Task prompt: Copy the records below exactly, omitting any pictures they contain.

[start Exercise inputs]

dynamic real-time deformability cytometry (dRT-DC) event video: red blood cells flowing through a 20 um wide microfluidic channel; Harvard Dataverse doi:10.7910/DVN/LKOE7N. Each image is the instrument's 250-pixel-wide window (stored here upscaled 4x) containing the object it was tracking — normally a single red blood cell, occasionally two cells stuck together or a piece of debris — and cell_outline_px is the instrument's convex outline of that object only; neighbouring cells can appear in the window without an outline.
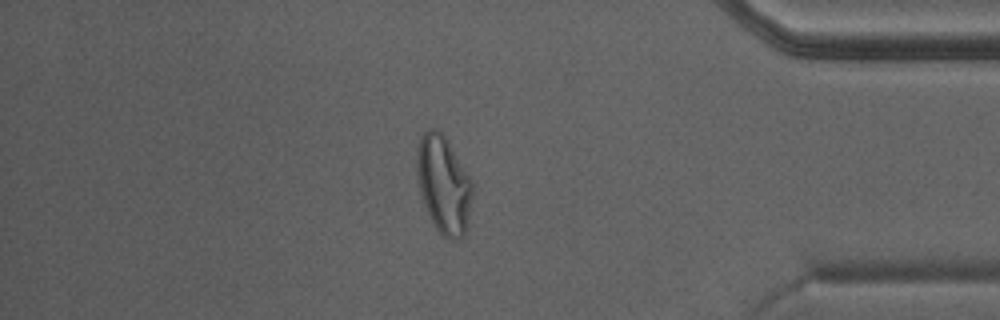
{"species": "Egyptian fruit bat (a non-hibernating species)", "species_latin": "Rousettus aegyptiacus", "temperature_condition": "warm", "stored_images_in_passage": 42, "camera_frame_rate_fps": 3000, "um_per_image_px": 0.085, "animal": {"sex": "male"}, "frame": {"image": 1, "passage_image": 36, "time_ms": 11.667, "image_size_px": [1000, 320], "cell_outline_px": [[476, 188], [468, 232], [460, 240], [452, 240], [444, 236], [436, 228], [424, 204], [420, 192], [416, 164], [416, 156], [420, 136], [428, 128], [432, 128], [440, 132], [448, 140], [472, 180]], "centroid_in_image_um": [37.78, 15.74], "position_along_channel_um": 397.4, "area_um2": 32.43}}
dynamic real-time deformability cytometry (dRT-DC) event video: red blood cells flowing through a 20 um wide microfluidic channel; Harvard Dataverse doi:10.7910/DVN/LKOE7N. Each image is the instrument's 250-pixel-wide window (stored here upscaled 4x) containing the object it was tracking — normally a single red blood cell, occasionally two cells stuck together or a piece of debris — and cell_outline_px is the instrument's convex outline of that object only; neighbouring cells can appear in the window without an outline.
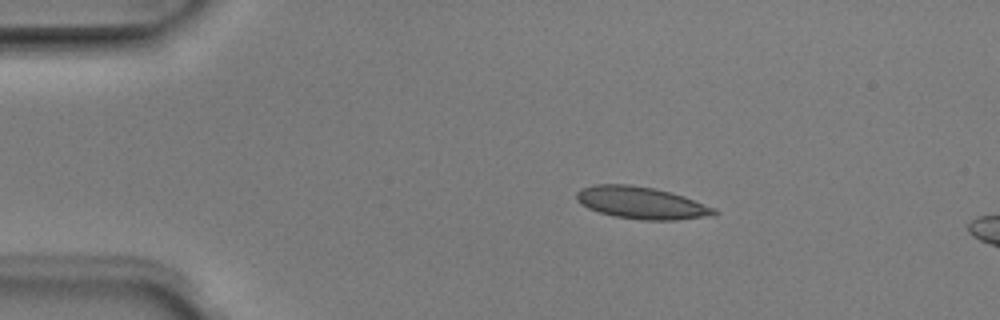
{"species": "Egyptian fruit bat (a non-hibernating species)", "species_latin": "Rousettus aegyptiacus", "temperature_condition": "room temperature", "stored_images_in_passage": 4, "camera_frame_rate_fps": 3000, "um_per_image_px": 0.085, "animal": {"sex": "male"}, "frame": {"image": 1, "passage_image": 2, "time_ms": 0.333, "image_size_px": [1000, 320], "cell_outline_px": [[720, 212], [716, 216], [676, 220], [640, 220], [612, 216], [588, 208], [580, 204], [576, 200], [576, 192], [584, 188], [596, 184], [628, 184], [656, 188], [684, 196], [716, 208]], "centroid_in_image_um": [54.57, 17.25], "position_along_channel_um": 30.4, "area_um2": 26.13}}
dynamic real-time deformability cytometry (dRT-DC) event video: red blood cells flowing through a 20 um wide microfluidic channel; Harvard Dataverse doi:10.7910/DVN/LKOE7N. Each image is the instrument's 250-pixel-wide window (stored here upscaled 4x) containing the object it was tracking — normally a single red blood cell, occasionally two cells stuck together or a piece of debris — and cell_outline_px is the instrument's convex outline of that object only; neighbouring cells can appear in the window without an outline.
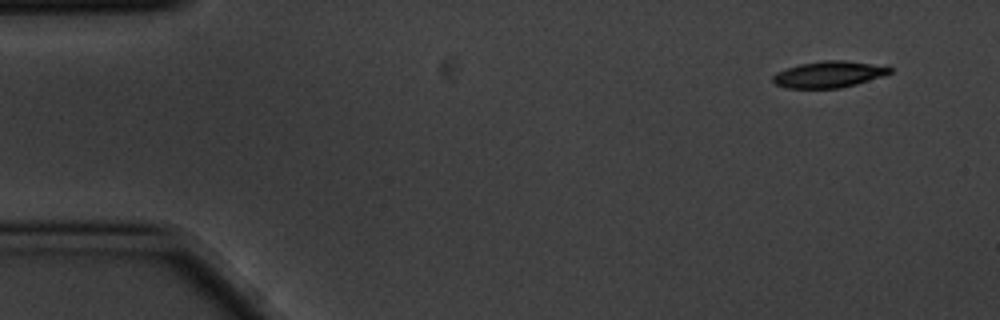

[end Exercise inputs]

Answer to this problem:
dynamic real-time deformability cytometry (dRT-DC) event video: red blood cells flowing through a 20 um wide microfluidic channel; Harvard Dataverse doi:10.7910/DVN/LKOE7N. Each image is the instrument's 250-pixel-wide window (stored here upscaled 4x) containing the object it was tracking — normally a single red blood cell, occasionally two cells stuck together or a piece of debris — and cell_outline_px is the instrument's convex outline of that object only; neighbouring cells can appear in the window without an outline.
{"species": "Egyptian fruit bat (a non-hibernating species)", "species_latin": "Rousettus aegyptiacus", "temperature_condition": "warm", "stored_images_in_passage": 42, "camera_frame_rate_fps": 3000, "um_per_image_px": 0.085, "animal": {"sex": "male"}, "frame": {"image": 1, "passage_image": 36, "time_ms": 11.667, "image_size_px": [1000, 320], "cell_outline_px": [[476, 188], [468, 232], [460, 240], [452, 240], [444, 236], [436, 228], [424, 204], [420, 192], [416, 164], [416, 156], [420, 136], [428, 128], [432, 128], [440, 132], [448, 140], [472, 180]], "centroid_in_image_um": [37.78, 15.74], "position_along_channel_um": 397.4, "area_um2": 32.43}}
dynamic real-time deformability cytometry (dRT-DC) event video: red blood cells flowing through a 20 um wide microfluidic channel; Harvard Dataverse doi:10.7910/DVN/LKOE7N. Each image is the instrument's 250-pixel-wide window (stored here upscaled 4x) containing the object it was tracking — normally a single red blood cell, occasionally two cells stuck together or a piece of debris — and cell_outline_px is the instrument's convex outline of that object only; neighbouring cells can appear in the window without an outline.
{"species": "Egyptian fruit bat (a non-hibernating species)", "species_latin": "Rousettus aegyptiacus", "temperature_condition": "room temperature", "stored_images_in_passage": 4, "camera_frame_rate_fps": 3000, "um_per_image_px": 0.085, "animal": {"sex": "male"}, "frame": {"image": 1, "passage_image": 2, "time_ms": 0.333, "image_size_px": [1000, 320], "cell_outline_px": [[720, 212], [716, 216], [676, 220], [640, 220], [612, 216], [588, 208], [580, 204], [576, 200], [576, 192], [584, 188], [596, 184], [628, 184], [656, 188], [684, 196], [716, 208]], "centroid_in_image_um": [54.57, 17.25], "position_along_channel_um": 30.4, "area_um2": 26.13}}
dynamic real-time deformability cytometry (dRT-DC) event video: red blood cells flowing through a 20 um wide microfluidic channel; Harvard Dataverse doi:10.7910/DVN/LKOE7N. Each image is the instrument's 250-pixel-wide window (stored here upscaled 4x) containing the object it was tracking — normally a single red blood cell, occasionally two cells stuck together or a piece of debris — and cell_outline_px is the instrument's convex outline of that object only; neighbouring cells can appear in the window without an outline.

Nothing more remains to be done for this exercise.